START SELECTED TEXT

Unions helped teachers call for safety measures before the return of schools, demanded the abolition of “fire and rehire” measures at British Gas and, in my local area, led a strike with Thurrock bin workers for better conditions. Trade union membership has soared over the past year but their powers are still limited under legislation. His dismissal of their efforts is likely to offend those who elected socialist councillors across multiple areas who promoted trade unionism.

Starmer’s insipid image is making matters worse when it comes to his party’s poll numbers. The left pine for a leadership challenge whilst the right hope to parachute in a more competent successor. Louise Calton, organiser for South Essex Momentum branch, is keeping prepared for a leadership challenge “although they’ll throw everything at it to stop a left candidate”. Meanwhile, an activist in Basildon asks “members to engage in their CLPs to ensure they have left-wing parliamentary candidates for Labour to deliver its historic mission”.

It is clear that the party has an uphill battle to climb. The next test is whether it can retain the seat of Batley and Spen, once held by the late Jo Cox and now being contested by her sister. To do this, Starmer must quickly realise that Corbyn may have not been the right candidate for the job, but his push for socialism was crucial.

END SELECTED TEXT
START GIVEN DATA

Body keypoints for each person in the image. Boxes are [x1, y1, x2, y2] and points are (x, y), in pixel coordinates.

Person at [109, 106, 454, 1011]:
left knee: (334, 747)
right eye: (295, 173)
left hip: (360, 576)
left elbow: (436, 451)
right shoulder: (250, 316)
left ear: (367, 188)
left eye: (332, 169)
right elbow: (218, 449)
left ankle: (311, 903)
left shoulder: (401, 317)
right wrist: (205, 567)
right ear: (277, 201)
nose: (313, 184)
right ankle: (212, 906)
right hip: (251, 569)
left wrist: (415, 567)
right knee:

END GIVEN DATA

● PROBLEM TO SOLVE: Name every person the Labour Party passage identifies by name.

● TASK ANSWER: Starmer, Louise Calton, Jo Cox, Corbyn